**PROBLEM REQUIREMENTS:** Copy every one of the records below verbatim, but leave the pictures out of your answer.
------------------------------------------------------------
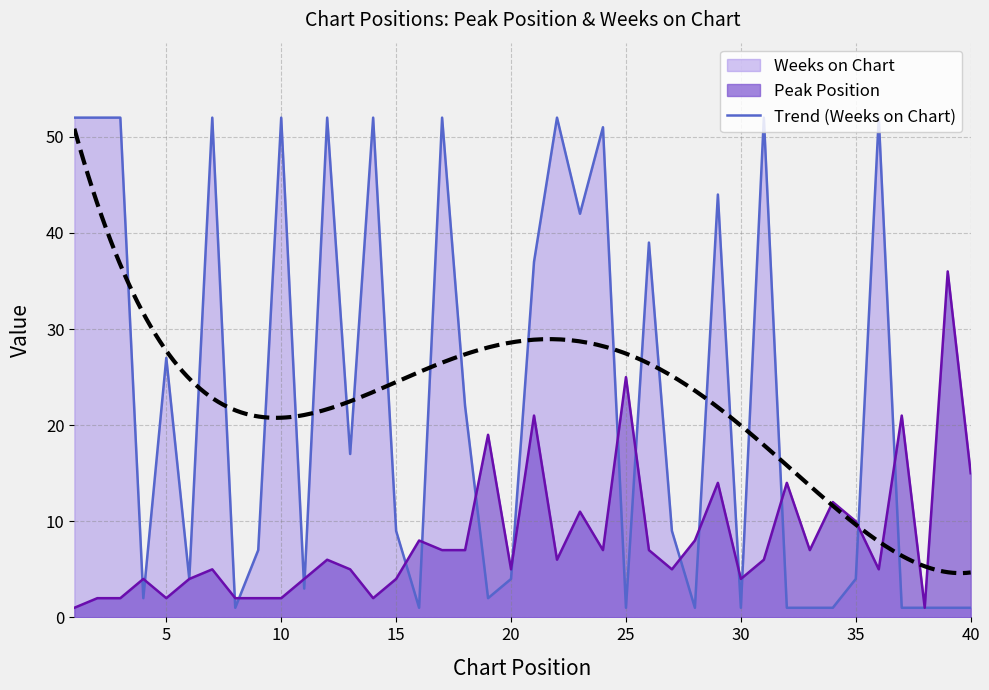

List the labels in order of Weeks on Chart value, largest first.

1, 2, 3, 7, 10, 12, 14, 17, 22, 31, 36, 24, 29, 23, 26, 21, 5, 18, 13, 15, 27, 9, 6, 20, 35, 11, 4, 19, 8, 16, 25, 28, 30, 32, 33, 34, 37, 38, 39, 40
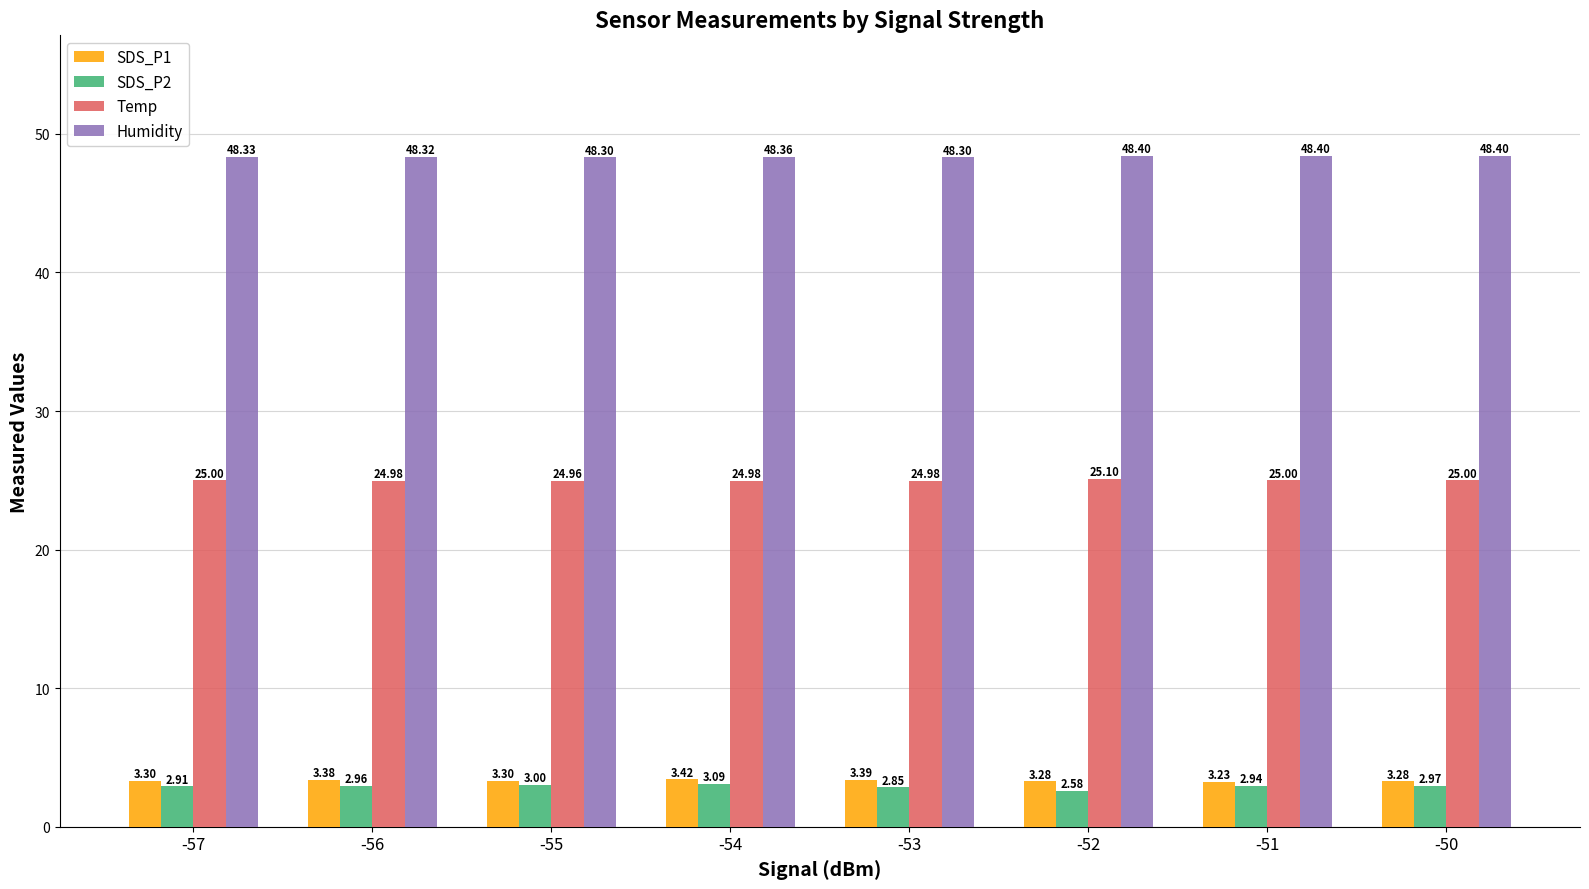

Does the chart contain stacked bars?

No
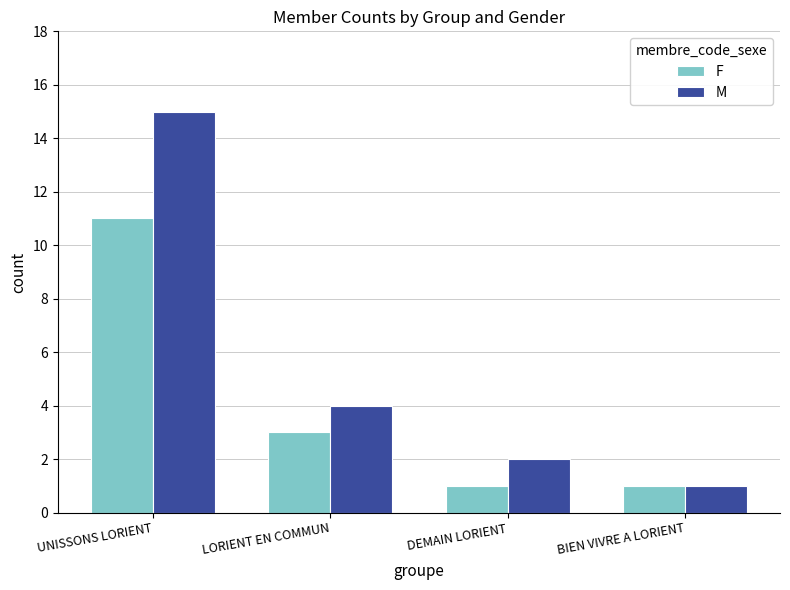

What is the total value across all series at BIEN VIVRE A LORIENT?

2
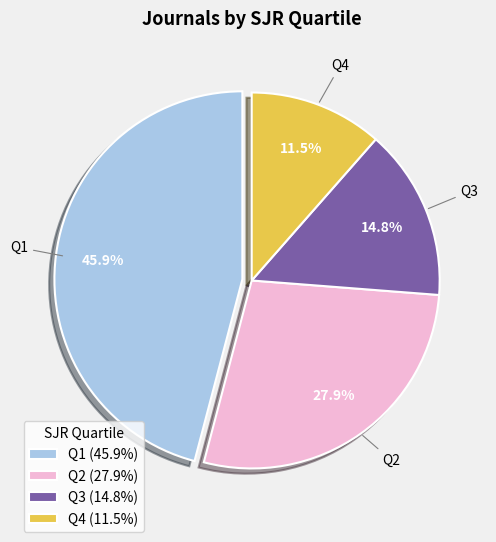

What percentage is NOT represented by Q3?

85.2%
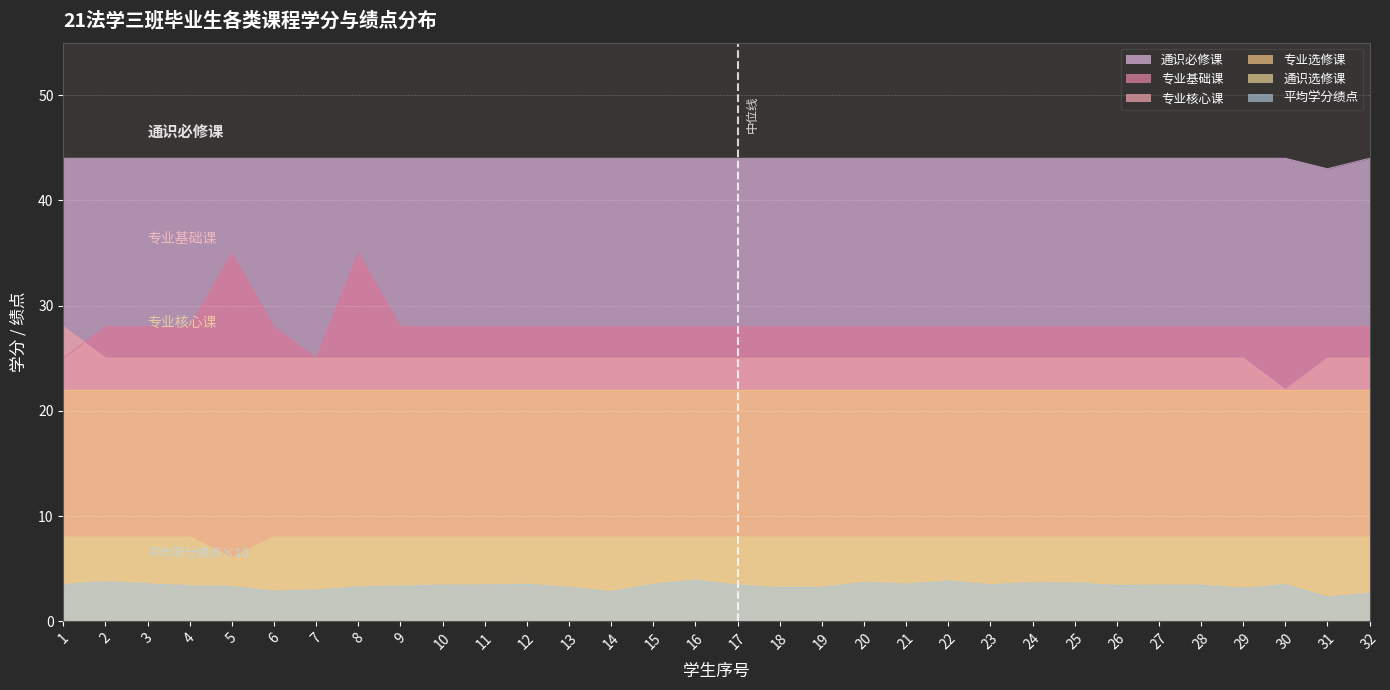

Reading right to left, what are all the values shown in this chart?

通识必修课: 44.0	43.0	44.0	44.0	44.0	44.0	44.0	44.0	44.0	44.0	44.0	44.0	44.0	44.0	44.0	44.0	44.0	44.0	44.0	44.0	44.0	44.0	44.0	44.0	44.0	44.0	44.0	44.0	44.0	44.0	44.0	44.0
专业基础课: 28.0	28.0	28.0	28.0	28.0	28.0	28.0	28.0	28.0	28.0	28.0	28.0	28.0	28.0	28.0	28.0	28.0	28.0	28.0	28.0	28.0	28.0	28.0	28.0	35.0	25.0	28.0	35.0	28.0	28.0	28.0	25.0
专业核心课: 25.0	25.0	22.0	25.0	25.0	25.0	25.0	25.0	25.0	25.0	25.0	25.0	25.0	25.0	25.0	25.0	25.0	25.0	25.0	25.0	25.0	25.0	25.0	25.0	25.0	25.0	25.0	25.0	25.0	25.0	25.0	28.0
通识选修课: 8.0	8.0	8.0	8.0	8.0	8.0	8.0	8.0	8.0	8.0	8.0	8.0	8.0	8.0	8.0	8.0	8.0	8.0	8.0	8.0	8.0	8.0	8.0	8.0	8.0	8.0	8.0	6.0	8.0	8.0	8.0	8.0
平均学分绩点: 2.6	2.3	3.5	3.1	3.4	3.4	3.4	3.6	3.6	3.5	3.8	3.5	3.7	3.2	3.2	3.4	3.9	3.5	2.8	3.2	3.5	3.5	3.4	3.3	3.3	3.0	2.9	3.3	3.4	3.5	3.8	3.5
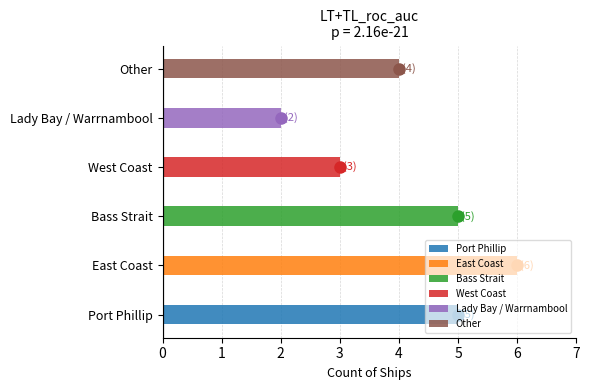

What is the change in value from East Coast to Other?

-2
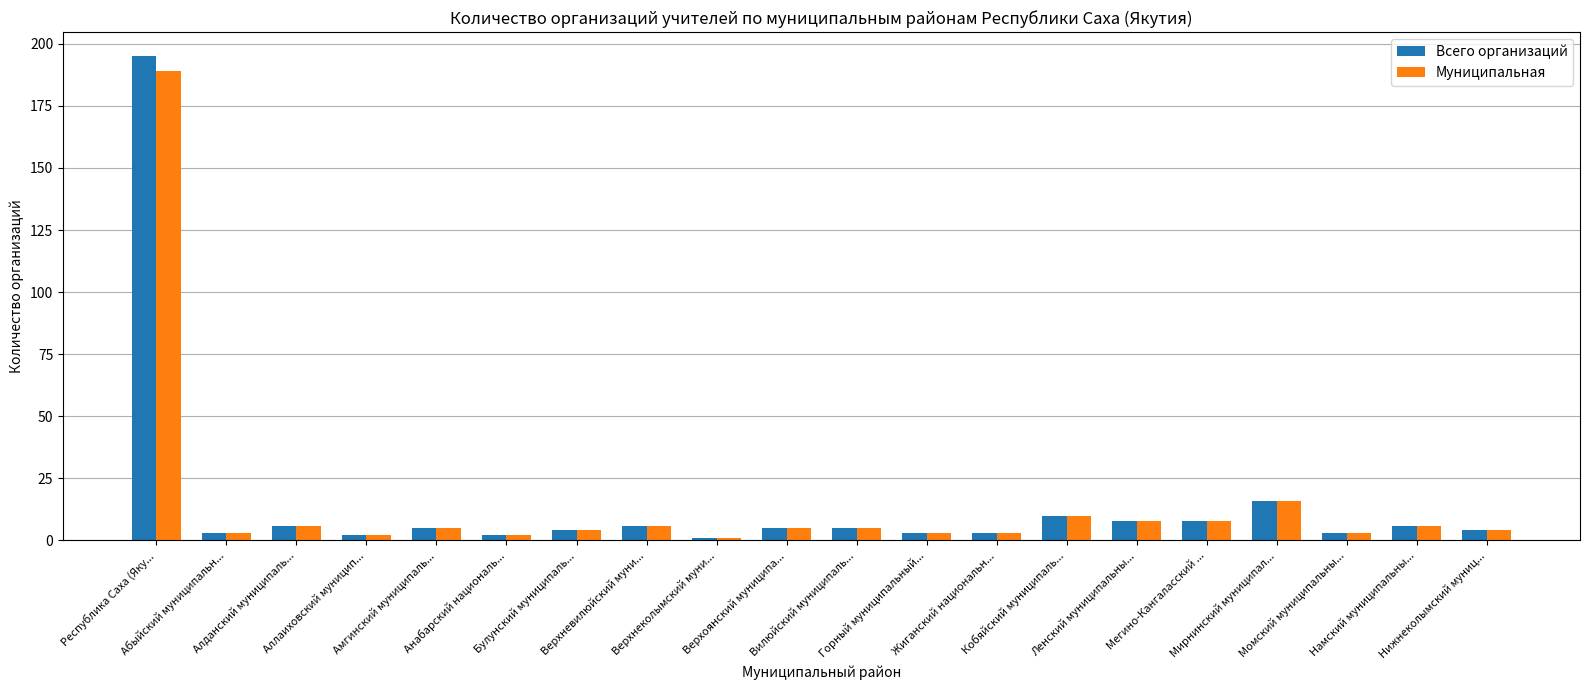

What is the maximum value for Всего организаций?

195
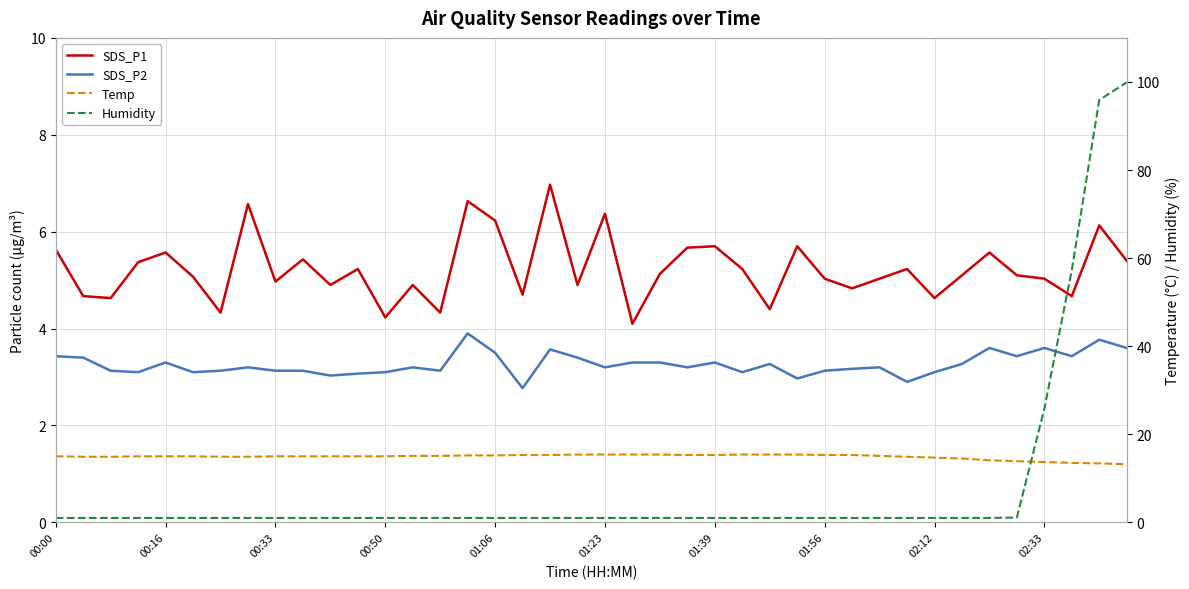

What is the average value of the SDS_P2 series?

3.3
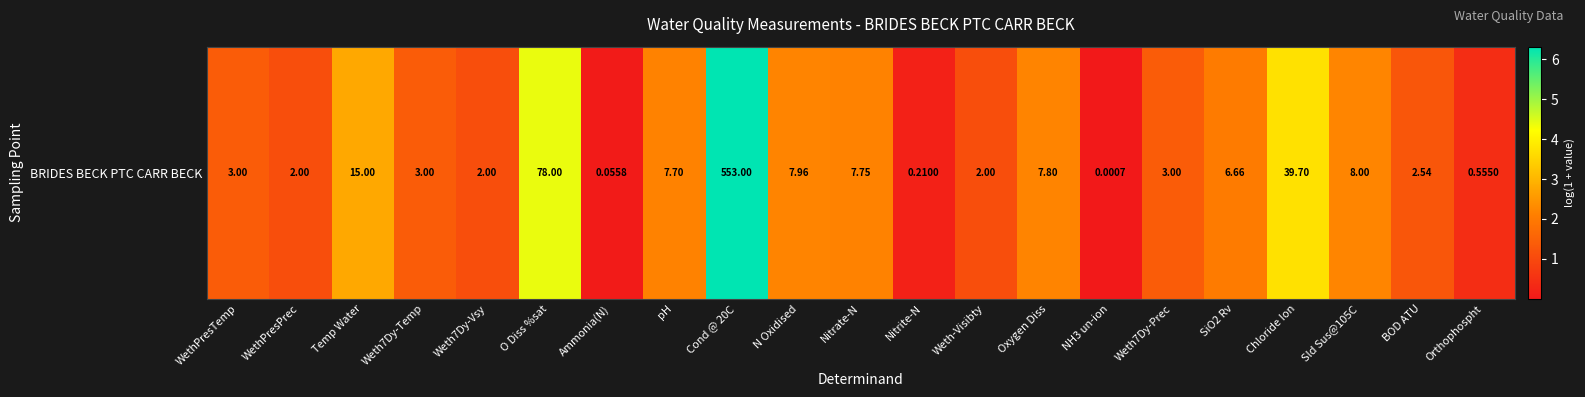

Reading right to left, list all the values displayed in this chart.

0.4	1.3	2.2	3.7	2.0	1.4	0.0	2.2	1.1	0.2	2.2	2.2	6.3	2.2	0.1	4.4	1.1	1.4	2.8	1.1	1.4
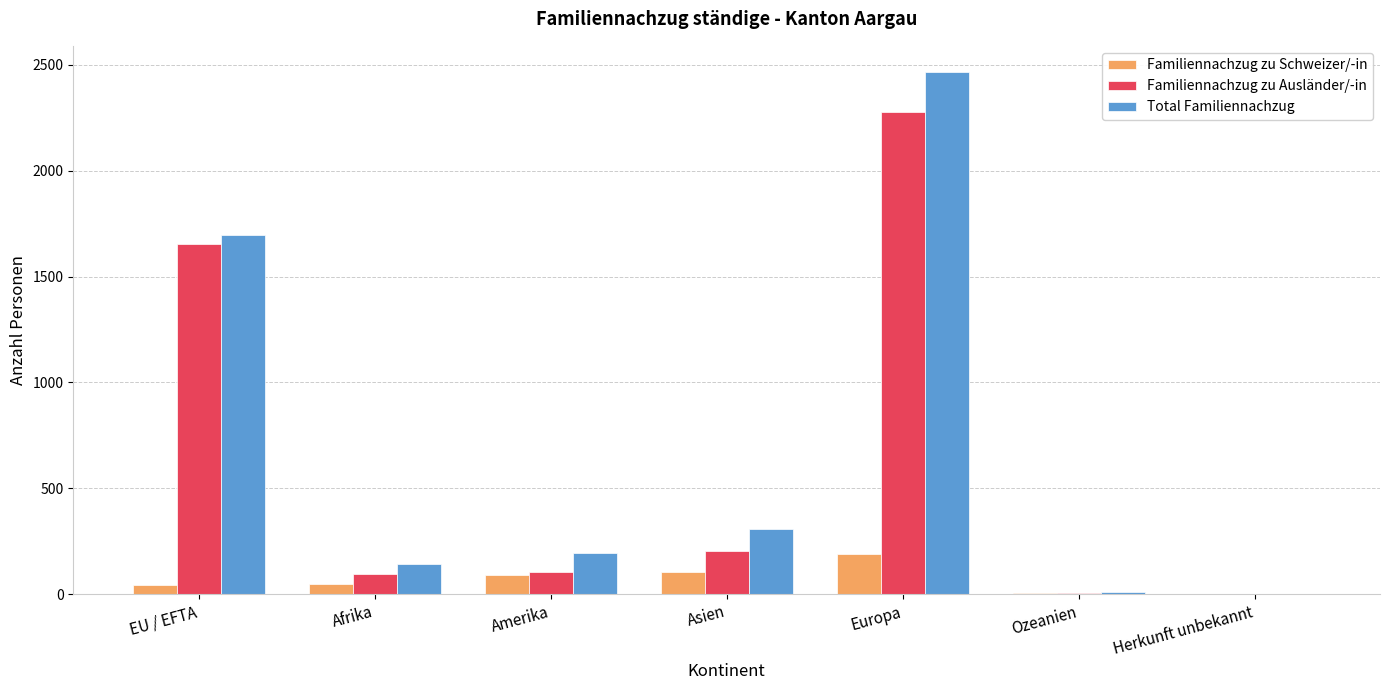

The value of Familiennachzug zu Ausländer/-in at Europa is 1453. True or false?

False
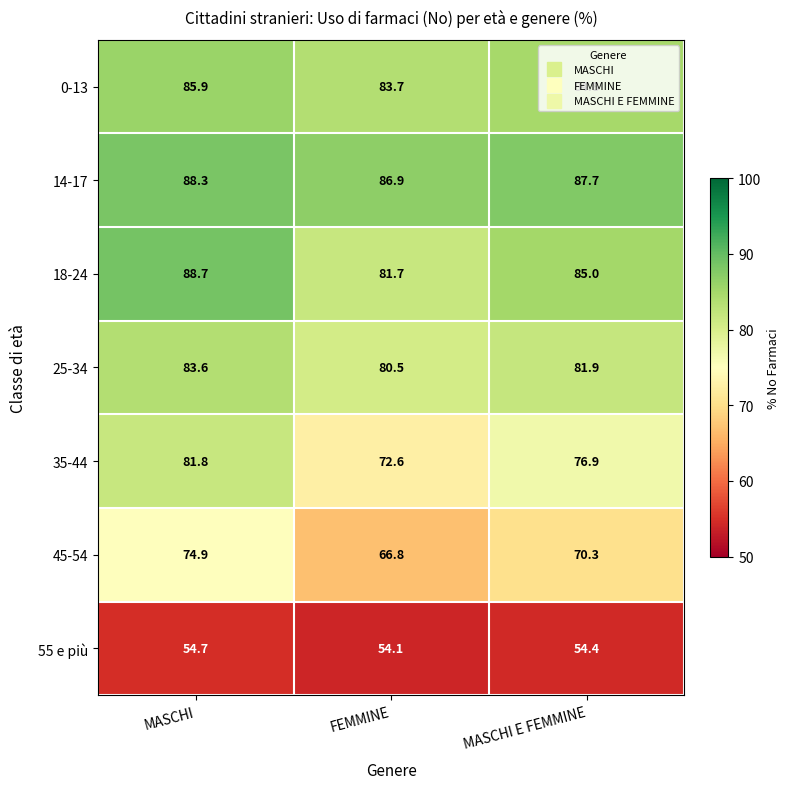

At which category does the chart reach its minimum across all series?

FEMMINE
------------------------------------------------------------
**SOLUTION FOR THIS EXERCISE:**
List the labels in order of Weeks on Chart value, largest first.

1, 2, 3, 7, 10, 12, 14, 17, 22, 31, 36, 24, 29, 23, 26, 21, 5, 18, 13, 15, 27, 9, 6, 20, 35, 11, 4, 19, 8, 16, 25, 28, 30, 32, 33, 34, 37, 38, 39, 40

Does the chart contain stacked bars?

No

What is the total value across all series at BIEN VIVRE A LORIENT?

2

What percentage is NOT represented by Q3?

85.2%

Reading right to left, what are all the values shown in this chart?

通识必修课: 44.0	43.0	44.0	44.0	44.0	44.0	44.0	44.0	44.0	44.0	44.0	44.0	44.0	44.0	44.0	44.0	44.0	44.0	44.0	44.0	44.0	44.0	44.0	44.0	44.0	44.0	44.0	44.0	44.0	44.0	44.0	44.0
专业基础课: 28.0	28.0	28.0	28.0	28.0	28.0	28.0	28.0	28.0	28.0	28.0	28.0	28.0	28.0	28.0	28.0	28.0	28.0	28.0	28.0	28.0	28.0	28.0	28.0	35.0	25.0	28.0	35.0	28.0	28.0	28.0	25.0
专业核心课: 25.0	25.0	22.0	25.0	25.0	25.0	25.0	25.0	25.0	25.0	25.0	25.0	25.0	25.0	25.0	25.0	25.0	25.0	25.0	25.0	25.0	25.0	25.0	25.0	25.0	25.0	25.0	25.0	25.0	25.0	25.0	28.0
通识选修课: 8.0	8.0	8.0	8.0	8.0	8.0	8.0	8.0	8.0	8.0	8.0	8.0	8.0	8.0	8.0	8.0	8.0	8.0	8.0	8.0	8.0	8.0	8.0	8.0	8.0	8.0	8.0	6.0	8.0	8.0	8.0	8.0
平均学分绩点: 2.6	2.3	3.5	3.1	3.4	3.4	3.4	3.6	3.6	3.5	3.8	3.5	3.7	3.2	3.2	3.4	3.9	3.5	2.8	3.2	3.5	3.5	3.4	3.3	3.3	3.0	2.9	3.3	3.4	3.5	3.8	3.5

What is the change in value from East Coast to Other?

-2

What is the maximum value for Всего организаций?

195

What is the average value of the SDS_P2 series?

3.3

Reading right to left, list all the values displayed in this chart.

0.4	1.3	2.2	3.7	2.0	1.4	0.0	2.2	1.1	0.2	2.2	2.2	6.3	2.2	0.1	4.4	1.1	1.4	2.8	1.1	1.4

The value of Familiennachzug zu Ausländer/-in at Europa is 1453. True or false?

False

At which category does the chart reach its minimum across all series?

FEMMINE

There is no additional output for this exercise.